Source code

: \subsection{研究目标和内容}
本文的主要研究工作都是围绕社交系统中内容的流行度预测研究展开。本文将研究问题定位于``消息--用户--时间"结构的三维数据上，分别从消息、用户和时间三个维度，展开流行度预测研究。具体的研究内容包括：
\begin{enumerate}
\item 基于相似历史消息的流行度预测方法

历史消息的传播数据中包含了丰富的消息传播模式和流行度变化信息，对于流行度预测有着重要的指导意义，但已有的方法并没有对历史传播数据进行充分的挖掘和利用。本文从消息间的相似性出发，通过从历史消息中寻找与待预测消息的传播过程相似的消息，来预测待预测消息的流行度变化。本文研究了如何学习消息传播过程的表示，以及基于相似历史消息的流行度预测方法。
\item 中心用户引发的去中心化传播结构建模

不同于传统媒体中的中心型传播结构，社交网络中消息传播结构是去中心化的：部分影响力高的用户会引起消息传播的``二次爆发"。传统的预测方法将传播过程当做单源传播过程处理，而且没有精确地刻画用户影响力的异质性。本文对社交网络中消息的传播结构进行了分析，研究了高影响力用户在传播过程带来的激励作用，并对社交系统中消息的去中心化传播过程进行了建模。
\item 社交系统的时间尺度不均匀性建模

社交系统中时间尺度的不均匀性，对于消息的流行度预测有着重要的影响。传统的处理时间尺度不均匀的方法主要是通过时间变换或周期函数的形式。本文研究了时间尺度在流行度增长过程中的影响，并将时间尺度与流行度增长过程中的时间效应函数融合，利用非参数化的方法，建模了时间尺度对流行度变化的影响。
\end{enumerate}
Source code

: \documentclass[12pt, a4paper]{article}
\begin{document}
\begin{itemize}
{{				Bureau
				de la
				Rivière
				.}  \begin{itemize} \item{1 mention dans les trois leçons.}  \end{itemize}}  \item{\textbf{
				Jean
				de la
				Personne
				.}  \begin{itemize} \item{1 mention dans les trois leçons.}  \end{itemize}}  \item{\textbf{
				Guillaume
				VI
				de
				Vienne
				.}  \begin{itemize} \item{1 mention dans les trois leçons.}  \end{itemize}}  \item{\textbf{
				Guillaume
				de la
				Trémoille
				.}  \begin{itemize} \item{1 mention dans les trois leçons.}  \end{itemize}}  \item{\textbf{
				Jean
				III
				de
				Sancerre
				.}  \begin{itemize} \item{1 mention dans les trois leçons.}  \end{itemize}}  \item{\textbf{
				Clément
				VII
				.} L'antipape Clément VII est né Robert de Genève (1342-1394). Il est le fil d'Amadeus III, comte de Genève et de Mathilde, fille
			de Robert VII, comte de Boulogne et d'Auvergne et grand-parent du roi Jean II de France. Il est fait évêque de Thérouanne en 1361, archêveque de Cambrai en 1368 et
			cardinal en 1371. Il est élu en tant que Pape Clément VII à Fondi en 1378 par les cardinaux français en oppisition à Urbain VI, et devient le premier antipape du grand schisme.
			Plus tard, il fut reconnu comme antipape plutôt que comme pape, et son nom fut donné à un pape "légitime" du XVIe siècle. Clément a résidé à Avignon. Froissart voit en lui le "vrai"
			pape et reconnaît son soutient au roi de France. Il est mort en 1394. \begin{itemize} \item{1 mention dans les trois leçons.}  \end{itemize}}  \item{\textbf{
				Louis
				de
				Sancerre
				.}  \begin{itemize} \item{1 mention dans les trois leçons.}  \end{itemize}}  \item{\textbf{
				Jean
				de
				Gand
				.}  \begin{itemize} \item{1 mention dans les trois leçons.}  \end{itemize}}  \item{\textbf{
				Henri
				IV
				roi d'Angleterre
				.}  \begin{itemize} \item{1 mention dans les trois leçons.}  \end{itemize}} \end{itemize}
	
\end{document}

------------

Print every record above exactly as it appears.

Source code

: \subsection{研究目标和内容}
本文的主要研究工作都是围绕社交系统中内容的流行度预测研究展开。本文将研究问题定位于``消息--用户--时间"结构的三维数据上，分别从消息、用户和时间三个维度，展开流行度预测研究。具体的研究内容包括：
\begin{enumerate}
\item 基于相似历史消息的流行度预测方法

历史消息的传播数据中包含了丰富的消息传播模式和流行度变化信息，对于流行度预测有着重要的指导意义，但已有的方法并没有对历史传播数据进行充分的挖掘和利用。本文从消息间的相似性出发，通过从历史消息中寻找与待预测消息的传播过程相似的消息，来预测待预测消息的流行度变化。本文研究了如何学习消息传播过程的表示，以及基于相似历史消息的流行度预测方法。
\item 中心用户引发的去中心化传播结构建模

不同于传统媒体中的中心型传播结构，社交网络中消息传播结构是去中心化的：部分影响力高的用户会引起消息传播的``二次爆发"。传统的预测方法将传播过程当做单源传播过程处理，而且没有精确地刻画用户影响力的异质性。本文对社交网络中消息的传播结构进行了分析，研究了高影响力用户在传播过程带来的激励作用，并对社交系统中消息的去中心化传播过程进行了建模。
\item 社交系统的时间尺度不均匀性建模

社交系统中时间尺度的不均匀性，对于消息的流行度预测有着重要的影响。传统的处理时间尺度不均匀的方法主要是通过时间变换或周期函数的形式。本文研究了时间尺度在流行度增长过程中的影响，并将时间尺度与流行度增长过程中的时间效应函数融合，利用非参数化的方法，建模了时间尺度对流行度变化的影响。
\end{enumerate}
Source code

: \documentclass[12pt, a4paper]{article}
\begin{document}
\begin{itemize}
{{				Bureau
				de la
				Rivière
				.}  \begin{itemize} \item{1 mention dans les trois leçons.}  \end{itemize}}  \item{\textbf{
				Jean
				de la
				Personne
				.}  \begin{itemize} \item{1 mention dans les trois leçons.}  \end{itemize}}  \item{\textbf{
				Guillaume
				VI
				de
				Vienne
				.}  \begin{itemize} \item{1 mention dans les trois leçons.}  \end{itemize}}  \item{\textbf{
				Guillaume
				de la
				Trémoille
				.}  \begin{itemize} \item{1 mention dans les trois leçons.}  \end{itemize}}  \item{\textbf{
				Jean
				III
				de
				Sancerre
				.}  \begin{itemize} \item{1 mention dans les trois leçons.}  \end{itemize}}  \item{\textbf{
				Clément
				VII
				.} L'antipape Clément VII est né Robert de Genève (1342-1394). Il est le fil d'Amadeus III, comte de Genève et de Mathilde, fille
			de Robert VII, comte de Boulogne et d'Auvergne et grand-parent du roi Jean II de France. Il est fait évêque de Thérouanne en 1361, archêveque de Cambrai en 1368 et
			cardinal en 1371. Il est élu en tant que Pape Clément VII à Fondi en 1378 par les cardinaux français en oppisition à Urbain VI, et devient le premier antipape du grand schisme.
			Plus tard, il fut reconnu comme antipape plutôt que comme pape, et son nom fut donné à un pape "légitime" du XVIe siècle. Clément a résidé à Avignon. Froissart voit en lui le "vrai"
			pape et reconnaît son soutient au roi de France. Il est mort en 1394. \begin{itemize} \item{1 mention dans les trois leçons.}  \end{itemize}}  \item{\textbf{
				Louis
				de
				Sancerre
				.}  \begin{itemize} \item{1 mention dans les trois leçons.}  \end{itemize}}  \item{\textbf{
				Jean
				de
				Gand
				.}  \begin{itemize} \item{1 mention dans les trois leçons.}  \end{itemize}}  \item{\textbf{
				Henri
				IV
				roi d'Angleterre
				.}  \begin{itemize} \item{1 mention dans les trois leçons.}  \end{itemize}} \end{itemize}
	
\end{document}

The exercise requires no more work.